On 24 June 2022, the American Supreme Court overturned a landmark constitutional ruling called Roe vs Wade, which had legalised abortion across the country. The judgement had ruled that a woman’s decision to have an abortion during the first three months of her pregnancy must be left to her and her doctor. Roe was a watershed decision tied not only to abortion rights but to the liberty doctrine as well. It brought together earlier cases that recognized a range of rights – from marriage to childbearing – to show how intertwined the right to abortion is. It strengthened the foundation for liberty rights, including the right to engage in private sexual conduct and the right to same-sex marriage. Thus, overturning Roe puts in jeopardy other liberty-based rights – including the right to marry who we want, to use contraception and to procreate.

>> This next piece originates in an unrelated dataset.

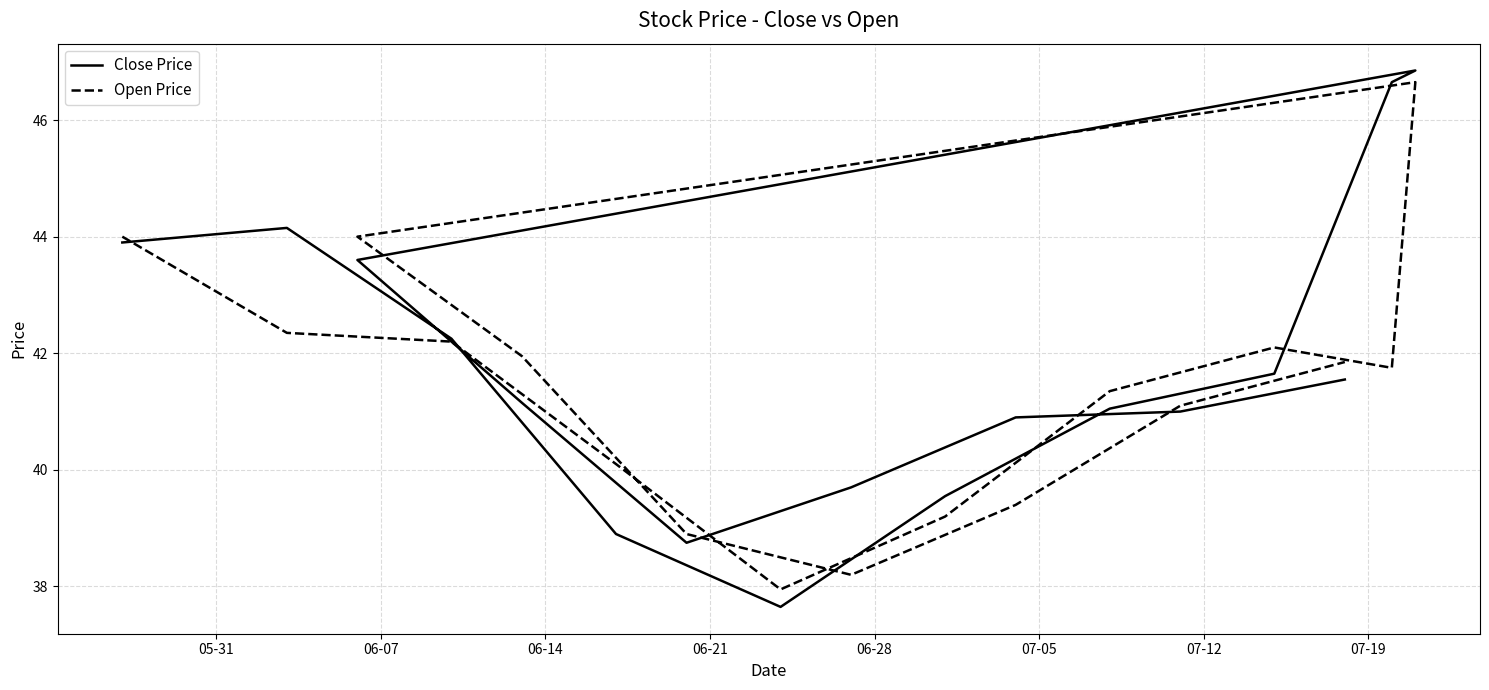

What is the difference between the maximum and minimum values in the Open Price series?

8.7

Since this was the decision of the apex court, it overruled all other laws on abortion across the US. The reversal of the 1973 judgement means that now individual states can decide on the legality of abortion, i.e abortion laws will be different across the US. Even before Roe vs Wade was overturned, many states such as Oklahoma and Texas already had highly restrictive measures on the accessibility of abortions. Roe’s reversal allows the thirteen states that have the ‘trigger laws’ to either ban abortion automatically or within thirty days. While all of these state laws exempt abortion in cases of life-threatening pregnancies, only five of these states exempt pregnancies caused by rape or incest.
Abortion restrictions range from laws where abortion is permitted only to protect the pregnant person’s life or health to criminalizing abortion entirely. Research studies have shown that restricting safe, medically supervised abortions ultimately results in women having to undertake unsafe and potentially life-threatening procedures. As per the World Health Organization, unsafe abortion is a leading – put preventable – cause of maternal death and morbidities. The overturning of Roe vs Wade brings back the possibility of ‘coat hanger’ abortions and threatens the lives of women globally. Pertinently, the ‘coat hanger’ has emerged as a symbol of dangerous abortions in pre-Roe America, when women had no choice but to use household objects to terminate unwanted pregnancies.

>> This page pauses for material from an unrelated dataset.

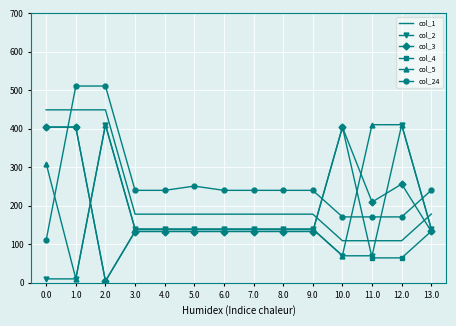

At which category does the chart reach its minimum across all series?

2.0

Global Fund for Women further noted that the US Supreme Court ruling will be especially harmful to people of colour and people from low-income backgrounds. Not only do cisgender women and girls (who are assigned female at birth) need access to abortion services but access is also required by intersex people, transgender and people with other gender identities who have the reproductive capacity to become pregnant. The ban on abortion undermines bodily autonomy and any legislative restrictions on bodily autonomy are violent embodiments of systemic racism, sexism and oppression. The Supreme Court verdict is personal for all of us as it makes our body ownership conditional and undermines our equality.
Lack of access to safe, timely, affordable and respectable abortion care is not just a women’s rights issue but a critical health and human rights issue. Reproductive rights are essential for women to realize their human rights. Access to safe abortion has been established as a human right by numerous international frameworks such as the UN Human Rights Committee and the European Court of Human Rights. Reproductive rights are centred on women’s ability to make the best choices for their lives, including the number of children they have, if any, and the spacing between their children’s birth. The ban on abortion violates the right to be free from violence, to health, to privacy and even the right to life. Governments must trust women to know what’s best for them and not infringe on their bodily autonomy.

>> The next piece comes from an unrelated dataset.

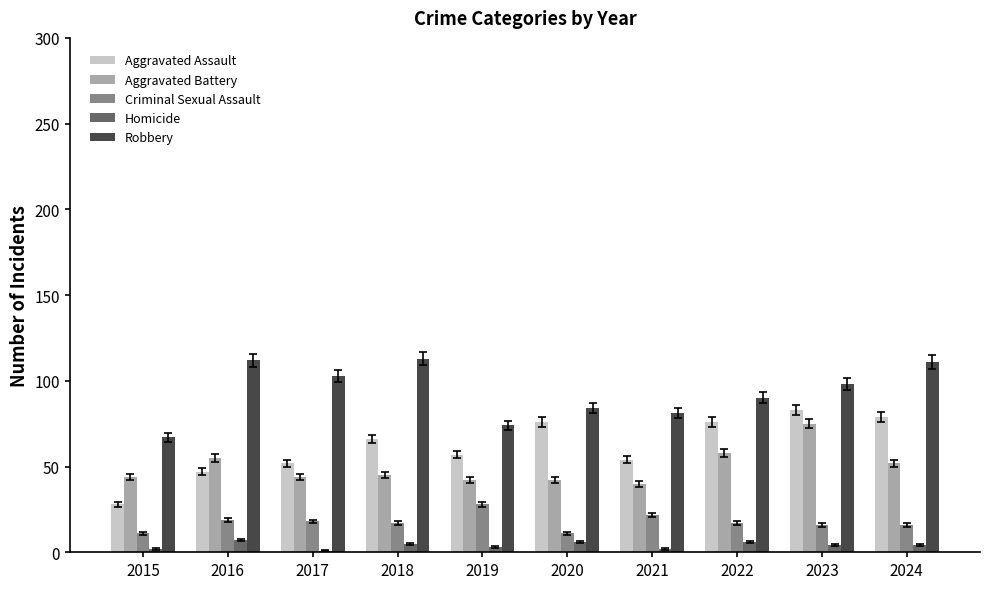

What is the minimum value for Robbery?

67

The global landscape of reproductive rights is constantly changing – while the US, Poland and Russia are taking backward steps, Columbia, Argentina and Ireland are making significant gains for reproductive rights. In the last 25 years, more than 50 countries have changed their laws to allow greater access to abortion. Ireland was one of these countries that joined the list after the May 2018 referendum when its citizens overwhelmingly voted to repeal the near-total constitutional ban on abortion. However, countries like Nicaragua, El Salvador and now the US have maintained draconian and discriminatory laws that ban abortion in nearly all circumstances.
In the Indian context, while many celebrate our more ‘progressive’ approach to abortion, the ground reality is far from ideal. Abortion is legal here less due to reasons of personal liberty and choice of women and more due to population growth control reasons. Also, pregnancies can only be terminated with the approval of a doctor, and many doctors ask for their patients to be accompanied by their male partners or family members during the procedure. Informal barriers to abortion include patriarchal mindsets, social stigma, especially for unmarried women, as well as discrimination against patients from oppressed-caste, tribal and migrant communities. With the overturning of Roe vs. Wade in the US, there is a sense of unease that the day may not be far off when India also backtracks on its abortion laws.